The Unresolved Question: Who Is Liable?
Agent Passport addresses the verification gap, but it does not resolve a harder question: if an agent that passed all tests later malfunctions and causes harm, who bears responsibility — Workday, the testing partner, or the enterprise that deployed it?
Monroy acknowledged this remains an open issue. "That's something we're still wrestling with with our partners," he told CIO.com (CIO.com).
For HR leaders evaluating Agent Passport, this is worth tracking. Verification reduces risk significantly, but it does not eliminate it. Contracts, insurance, and internal governance policies will still need to account for the residual liability that no testing framework can fully remove.
What This Means for HR Leaders
Agent Passport represents the first enterprise-grade attempt to create a verifiable trust layer for AI agents handling employee data. If you are evaluating AI agents for recruiting, onboarding, benefits administration, or workforce planning, the key takeaway is this: demand attestations. Ask vendors what standards their agents have been tested against, who performed the testing, and whether monitoring continues post-deployment.
Workday has set a benchmark. Whether your organization runs Workday or not, the governance framework it introduced — independent testing, continuous monitoring, single-point revocation — should become the baseline expectation for any AI agent touching HR data.
Source Attributions
- Workday Newsroom — "Workday Launches Agent Passport to Test, Verify, and Continuously Monitor Every AI Agent in the Enterprise" (June 2, 2026)
- PR Newswire — "Workday Launches New Tools for Developers to Build, Connect, and Verify AI Agents for HR, Finance, and IT" (June 2, 2026)

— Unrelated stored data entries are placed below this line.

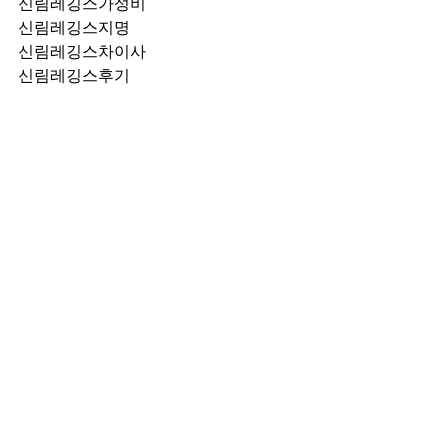
신림레깅스가성비
신림레깅스지명
신림레깅스차이사
신림레깅스후기
신림레깅스추천
신림레깅스픽업	
신림레깅스훈이실장
신림레깅스차정희
신림레깅스2차
신림레깅스이차
신림레깅스룸떡
신림레깅스키스
신림레깅스2차비용
신림레깅스인당가격
신림레깅스접대
신림레깅스단체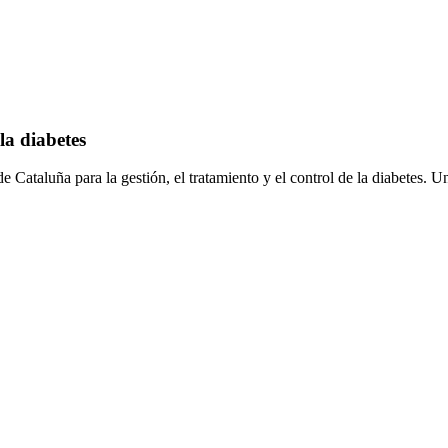
la diabetes
de Cataluña para la gestión, el tratamiento y el control de la diabetes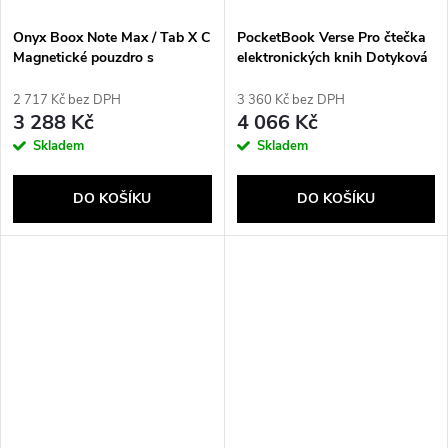
Onyx Boox Note Max / Tab X C
PocketBook Verse Pro čtečka
Magnetické pouzdro s
elektronických knih Dotyková
klávesnicí hnědé
obrazovka 16 GB Wi-Fi Černá,
Modrá
2 717 Kč bez DPH
3 360 Kč bez DPH
3 288 Kč
4 066 Kč
Skladem
Skladem
DO KOŠÍKU
DO KOŠÍKU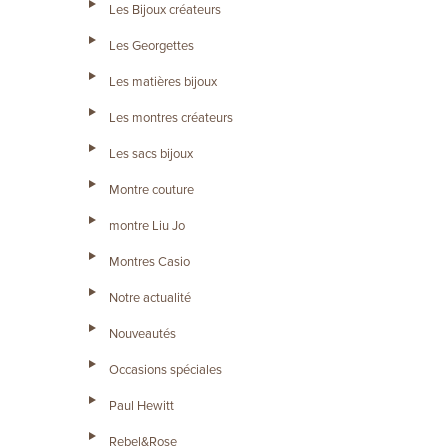
Les Bijoux créateurs
Les Georgettes
Les matières bijoux
Les montres créateurs
Les sacs bijoux
Montre couture
montre Liu Jo
Montres Casio
Notre actualité
Nouveautés
Occasions spéciales
Paul Hewitt
Rebel&Rose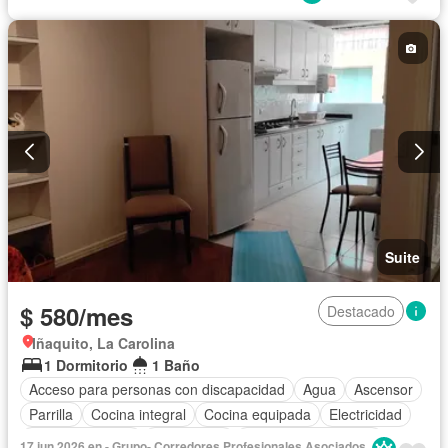
Gimnasio
Garita de guardianía
Internet
Jacuzzi
Jardín
Conserje
Seguridad
Terraza
Vista panorámica
Wifi
Completamente amoblado
Suite
$ 580/mes
Destacado
Iñaquito, La Carolina
1 Dormitorio
1 Baño
Acceso para personas con discapacidad
Agua
Ascensor
Parrilla
Cocina integral
Cocina equipada
Electricidad
Estacionamiento
Gas natural
Garita de guardianía
17 jun 2026 en - Grupo- Corredores Profesionales Asociados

- CIO.com — "Workday Launches Agent Passport to Test and Monitor AI Agents in the Enterprise" (June 2, 2026)
- SiliconANGLE — "Workday Introduces New Capabilities for Building and Verifying AI Agents" (June 2, 2026)
- HRTech Edge — "Workday Expands AI Agent Development Platform with New Governance and Security Controls" (June 3, 2026)
When will Agent Passport be available?
Agent Passport enters early access in the second half of 2026, with general availability planned before the end of 2026. Developer Agent and Agent-Ready Tools are available in early access now through Workday Extend Professional.
What exactly does Agent Passport test AI agents for?
Agent Passport tests every AI agent — including third-party agents — against five risk categories: prompt injection attacks, jailbreak and goal hijacking, system prompt extraction, employee data leaks, and unsafe outputs. Tests are aligned to OWASP LLM Top 10, NIST AI RMF, and MITRE ATLAS standards, and attestations are signed by independent third-party testers.
Does Agent Passport work with third-party AI agents, or only Workday-built ones?
Agent Passport is designed to test and verify both Workday-built and third-party AI agents. Any agent operating within the Workday ecosystem must pass the same security validation before deployment, and all agents are subject to continuous runtime monitoring afterward.